A report from the Washington Post on Wednesday describes an effort by the CIA to assess the impact of WikiLeaks on U.S. national security. The effort is known as the WikiLeaks Task Force. Apparently it’s also commonly referred to as “WTF” around the halls in Langley. While that acronym may be cracking some sardonic grins, the Post story also reveals a CIA perspective that is no laughing matter.
To some agency veterans, WikiLeaks has vindicated the CIA’s long-standing aversion to sharing secrets with other government agencies, a posture that came under sharp criticism after it was identified as a factor that contributed to the nation’s failure to prevent the attacks of Sept. 11, 2001. Even while moving to share more information over the past decade, the agency “has not capitulated to this business of making everything available to outsiders,” said a former high-ranking CIA official who recently retired. “They don’t even make everything available to insiders. And by and large the system has worked.”
Without a doubt the sharing of sensitive information among U.S. agencies remains a complex and unwieldy issue — perhaps as complex and unwieldy as the U.S. national security apparatus itself since it ballooned under George W. Bush in the wake of 9/11. But while a strong majority of Americans believe that WikiLeaks has harmed the national interest, it could be dangerously foolish to buy into a resurgent lockdown mentality.

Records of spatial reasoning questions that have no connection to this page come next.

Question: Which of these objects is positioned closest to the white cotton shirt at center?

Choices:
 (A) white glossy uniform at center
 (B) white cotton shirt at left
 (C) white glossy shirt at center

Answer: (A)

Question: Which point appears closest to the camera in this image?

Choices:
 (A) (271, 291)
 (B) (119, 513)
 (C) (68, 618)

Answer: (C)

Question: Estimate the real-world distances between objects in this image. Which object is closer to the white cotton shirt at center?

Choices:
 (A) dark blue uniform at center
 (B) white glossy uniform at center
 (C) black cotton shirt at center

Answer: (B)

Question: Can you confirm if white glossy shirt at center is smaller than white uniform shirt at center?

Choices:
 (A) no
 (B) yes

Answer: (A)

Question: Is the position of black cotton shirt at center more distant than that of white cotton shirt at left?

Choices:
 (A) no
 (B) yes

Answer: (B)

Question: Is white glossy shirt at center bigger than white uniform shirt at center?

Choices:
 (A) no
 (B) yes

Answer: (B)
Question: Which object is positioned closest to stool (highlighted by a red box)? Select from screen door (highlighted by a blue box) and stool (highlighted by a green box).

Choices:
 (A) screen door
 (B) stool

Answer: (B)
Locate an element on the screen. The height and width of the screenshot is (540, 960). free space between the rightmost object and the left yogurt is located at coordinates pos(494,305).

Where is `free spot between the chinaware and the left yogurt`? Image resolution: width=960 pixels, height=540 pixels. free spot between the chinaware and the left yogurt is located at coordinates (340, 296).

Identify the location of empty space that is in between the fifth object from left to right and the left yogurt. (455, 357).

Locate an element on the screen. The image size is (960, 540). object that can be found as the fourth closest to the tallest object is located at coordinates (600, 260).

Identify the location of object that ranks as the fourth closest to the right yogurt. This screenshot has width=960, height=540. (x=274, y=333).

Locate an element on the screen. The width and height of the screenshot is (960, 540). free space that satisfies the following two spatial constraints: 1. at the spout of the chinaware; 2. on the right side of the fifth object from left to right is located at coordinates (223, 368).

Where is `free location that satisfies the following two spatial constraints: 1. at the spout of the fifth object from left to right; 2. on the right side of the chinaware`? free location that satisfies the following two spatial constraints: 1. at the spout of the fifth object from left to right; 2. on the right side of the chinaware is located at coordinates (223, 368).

In his indispensable 2006 book “The Looming Tower,” journalist Lawrence Wright investigated the devastating effect of turf battles among the CIA, FBI and NSA prior to the 9/11 attacks. Wright’s book, as I detailed in an essay for Salon, made a persuasive case that the 9/11 plot may well have been foiled if not for fatal duplicity on the part of the CIA, which jealously guarded its intelligence gathering from the criminal-investigation focused FBI. A crucial opportunity apparently came and went in late 2000:
In Yemen, [FBI agent] Soufan was on the trail of an al-Qaida figure closely connected with Nawaf al-Hamzi and Khaled al-Mihdhar, two Saudi-born al-Qaida operatives who would later help seize planes on 9/11. The CIA had surveillance photos of all three men together from an al-Qaida summit in Malaysia the previous January, but when Soufan came knocking for information, the CIA slammed the door shut. It was part of what Wright calls “a bizarre trend in the U.S. government to hide information from the people who most needed it.”
As I noted in my piece about WikiLeaks and cyber warfare earlier this month, some U.S. officials have been warning anew about the dangers of inter-agency turf battles. Former national intelligence director Dennis C. Blair recently told Congress, “This infuriating business about who’s in charge and who gets to call the shots is just making us muscle-bound.”
What happens when the next 9/11 is in the works? The real imperative, it seems, is for the U.S. government to better protect any necessary secrets (the definition of which is another key subject — see Thomas Blanton on “the massive overclassification” of U.S. national security information) while improving upon the sharing of vital information among agencies. If it fails in that mission, the fallout could ultimately be far greater than anything perpetrated by the likes of Julian Assange and company.